What about co-curricular records? I feel like you missed a significant piece of non-credentialling that universities do these days.
I’ve often thought that if employers knew how to interpret transcripts, they could learn a lot about their candidates for jobs.
We know that first semester results can be a dramatic dip for many new admits from their high school outcome. Many bounce back in semester 2. If they don’t, as a reader of transcripts, that tells me something about the learner (where that ‘something’ is contextualized to the rest of the transcript, the eventual outcome and other variables). Likewise, looking at ‘W’s and changes in programs as well as academic ranking (that is, did the applicant stay in good standing) and number of courses done per semester (and any done in ‘intercession’ or spring/summer) all tell a lot about the person as a learner. I think that may reveal a lot about the person as a worker.
I wish more employers looked at the details.
I thought that the metadata that’s baked into the badges provided links to evidence of the student’s learning, which to me gives them a leg up on existing transcripts. As I have read it, badges can have links to an eportfolio for example or a more elaborate description of the learning activities that were required to obtain it. If this is true, then they needn’t be limited to skill-based certification. But just because we can do things doesn’t mean we will….

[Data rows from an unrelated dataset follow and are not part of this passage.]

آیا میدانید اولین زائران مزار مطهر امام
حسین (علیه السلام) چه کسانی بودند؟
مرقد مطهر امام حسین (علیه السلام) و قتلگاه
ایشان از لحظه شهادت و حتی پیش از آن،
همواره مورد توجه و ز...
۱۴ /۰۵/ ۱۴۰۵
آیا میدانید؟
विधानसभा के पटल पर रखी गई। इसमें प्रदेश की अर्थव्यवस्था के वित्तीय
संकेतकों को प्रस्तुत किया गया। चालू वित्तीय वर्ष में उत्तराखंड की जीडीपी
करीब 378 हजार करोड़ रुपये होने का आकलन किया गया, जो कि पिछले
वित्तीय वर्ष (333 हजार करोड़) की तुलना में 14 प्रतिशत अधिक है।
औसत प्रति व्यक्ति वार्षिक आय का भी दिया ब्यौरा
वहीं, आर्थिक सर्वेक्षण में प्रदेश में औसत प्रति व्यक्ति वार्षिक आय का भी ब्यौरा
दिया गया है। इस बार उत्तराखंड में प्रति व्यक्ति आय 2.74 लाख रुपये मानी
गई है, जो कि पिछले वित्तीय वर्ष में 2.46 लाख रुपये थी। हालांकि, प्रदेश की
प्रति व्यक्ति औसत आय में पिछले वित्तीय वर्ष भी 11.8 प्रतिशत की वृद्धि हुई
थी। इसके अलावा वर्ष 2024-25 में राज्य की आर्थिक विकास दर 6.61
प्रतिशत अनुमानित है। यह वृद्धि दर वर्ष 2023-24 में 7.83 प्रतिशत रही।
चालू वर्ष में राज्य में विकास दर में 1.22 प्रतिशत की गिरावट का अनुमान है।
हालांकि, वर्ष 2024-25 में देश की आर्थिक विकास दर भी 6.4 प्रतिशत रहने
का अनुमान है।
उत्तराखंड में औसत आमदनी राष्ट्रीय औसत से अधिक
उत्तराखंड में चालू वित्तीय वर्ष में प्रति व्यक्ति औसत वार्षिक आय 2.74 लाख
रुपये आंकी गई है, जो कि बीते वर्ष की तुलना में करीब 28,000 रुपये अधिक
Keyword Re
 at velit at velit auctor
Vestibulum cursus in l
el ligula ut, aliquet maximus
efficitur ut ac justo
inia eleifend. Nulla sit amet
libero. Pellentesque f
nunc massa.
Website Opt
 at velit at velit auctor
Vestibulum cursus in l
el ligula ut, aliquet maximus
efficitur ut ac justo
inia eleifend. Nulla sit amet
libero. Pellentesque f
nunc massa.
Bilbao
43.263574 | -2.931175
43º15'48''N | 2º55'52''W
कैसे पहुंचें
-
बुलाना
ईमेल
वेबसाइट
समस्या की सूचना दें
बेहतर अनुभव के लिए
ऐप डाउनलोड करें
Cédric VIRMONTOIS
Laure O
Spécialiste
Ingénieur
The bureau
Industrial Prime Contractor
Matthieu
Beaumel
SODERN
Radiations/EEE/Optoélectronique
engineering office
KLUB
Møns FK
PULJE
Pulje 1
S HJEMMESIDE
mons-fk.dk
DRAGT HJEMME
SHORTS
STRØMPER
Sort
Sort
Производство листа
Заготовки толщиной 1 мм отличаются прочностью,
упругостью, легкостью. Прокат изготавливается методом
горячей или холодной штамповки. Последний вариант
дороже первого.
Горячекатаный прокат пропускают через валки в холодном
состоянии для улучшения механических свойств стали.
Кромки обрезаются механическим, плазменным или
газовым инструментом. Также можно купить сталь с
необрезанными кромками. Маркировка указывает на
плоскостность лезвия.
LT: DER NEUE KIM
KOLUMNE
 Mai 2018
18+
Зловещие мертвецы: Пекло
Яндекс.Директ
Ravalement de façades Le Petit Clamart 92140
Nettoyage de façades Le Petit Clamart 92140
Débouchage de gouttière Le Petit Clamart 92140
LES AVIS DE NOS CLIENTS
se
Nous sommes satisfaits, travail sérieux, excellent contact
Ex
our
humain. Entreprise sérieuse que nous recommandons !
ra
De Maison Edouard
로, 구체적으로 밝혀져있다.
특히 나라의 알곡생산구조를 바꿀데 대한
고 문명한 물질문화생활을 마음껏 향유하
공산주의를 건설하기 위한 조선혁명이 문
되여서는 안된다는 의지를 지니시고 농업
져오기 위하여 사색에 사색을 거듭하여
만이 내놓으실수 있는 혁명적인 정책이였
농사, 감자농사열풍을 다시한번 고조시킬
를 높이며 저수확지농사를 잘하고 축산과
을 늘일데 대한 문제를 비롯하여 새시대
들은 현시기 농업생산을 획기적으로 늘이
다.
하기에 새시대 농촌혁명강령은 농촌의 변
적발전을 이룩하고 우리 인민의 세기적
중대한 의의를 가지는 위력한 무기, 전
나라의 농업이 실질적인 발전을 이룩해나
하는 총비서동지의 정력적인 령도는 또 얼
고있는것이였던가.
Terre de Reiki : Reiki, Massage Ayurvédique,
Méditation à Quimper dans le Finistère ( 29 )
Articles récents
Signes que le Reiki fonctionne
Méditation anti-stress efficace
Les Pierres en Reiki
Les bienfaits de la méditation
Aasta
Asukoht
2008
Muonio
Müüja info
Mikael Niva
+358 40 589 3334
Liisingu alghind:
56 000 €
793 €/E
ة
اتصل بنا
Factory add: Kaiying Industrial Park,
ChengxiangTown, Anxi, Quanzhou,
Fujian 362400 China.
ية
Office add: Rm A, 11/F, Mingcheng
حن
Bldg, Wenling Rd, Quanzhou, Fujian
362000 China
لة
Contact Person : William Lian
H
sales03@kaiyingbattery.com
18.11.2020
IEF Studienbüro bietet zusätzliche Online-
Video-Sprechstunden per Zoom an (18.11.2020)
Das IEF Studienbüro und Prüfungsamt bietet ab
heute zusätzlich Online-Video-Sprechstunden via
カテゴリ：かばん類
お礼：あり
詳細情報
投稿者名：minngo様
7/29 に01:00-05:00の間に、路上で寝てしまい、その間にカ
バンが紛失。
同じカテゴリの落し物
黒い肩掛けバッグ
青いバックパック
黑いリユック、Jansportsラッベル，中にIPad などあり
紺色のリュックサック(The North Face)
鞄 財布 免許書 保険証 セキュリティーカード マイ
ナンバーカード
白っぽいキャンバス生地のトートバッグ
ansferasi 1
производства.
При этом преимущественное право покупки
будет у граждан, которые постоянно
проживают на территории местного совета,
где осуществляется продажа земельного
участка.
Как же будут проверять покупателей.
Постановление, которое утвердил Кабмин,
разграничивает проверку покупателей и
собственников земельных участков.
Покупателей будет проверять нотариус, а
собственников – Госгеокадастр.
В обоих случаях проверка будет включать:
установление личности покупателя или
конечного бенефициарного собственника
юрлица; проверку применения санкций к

Years back I taught in the Economic History program at Portsmouth University. Typical British program: 3 years, lots of mandatory courses, a few electives, external markers keep grade inflation and gatekeeping at a minimum, and the student receives at the end one (1) grade at the end — a 2.2, a 2.1, or a 1st, mostly. The core elements were much the same in every economic history program across the country. An employer who cared to know about the program content could readily find out without spending days trying to decode the meaning of opaque things like “Directed Studies in New Ideas.” And the 3 year degree indicated stick-to-itiveness. And the final grade was pretty definitive. (I could say more about that process, but I’ll resist the urge.)
The point is, an Economic History degree of this kind did actually mean something. Teaching back home in Canada, I saw students going through Economics and History programs like diners at a smorgasbord — no two have the same things on their plate. If there are commonalities — with the exception of something like a graduating paper — they occur in first or second year, mass-lecture classes like Macro-Economics 200 or Canadian History 100. The longer they’re in uni, the less alike the Econ grads become.
This won’t change. The freedom to handpick one’s program is what many folks think puts the “liberal” in “liberal arts.” The British degrees have themselves changed over the intervening years and have become less clearly defined in many cases. There is, somewhere, a middle ground on this issue and, I agree, we’re heading slowly towards it.
Program level learning outcomes are relatively easy for an employer to interpret. They occupation specific and includes technical skills/competencies, personal competencies and professional competencies as well as evidence of civic education (e.g sustainability, diversity, indigenous awareness). They are written from the perspective of what every graduate is able to demonstrate upon graduation. Every program should have program level learning outcomes.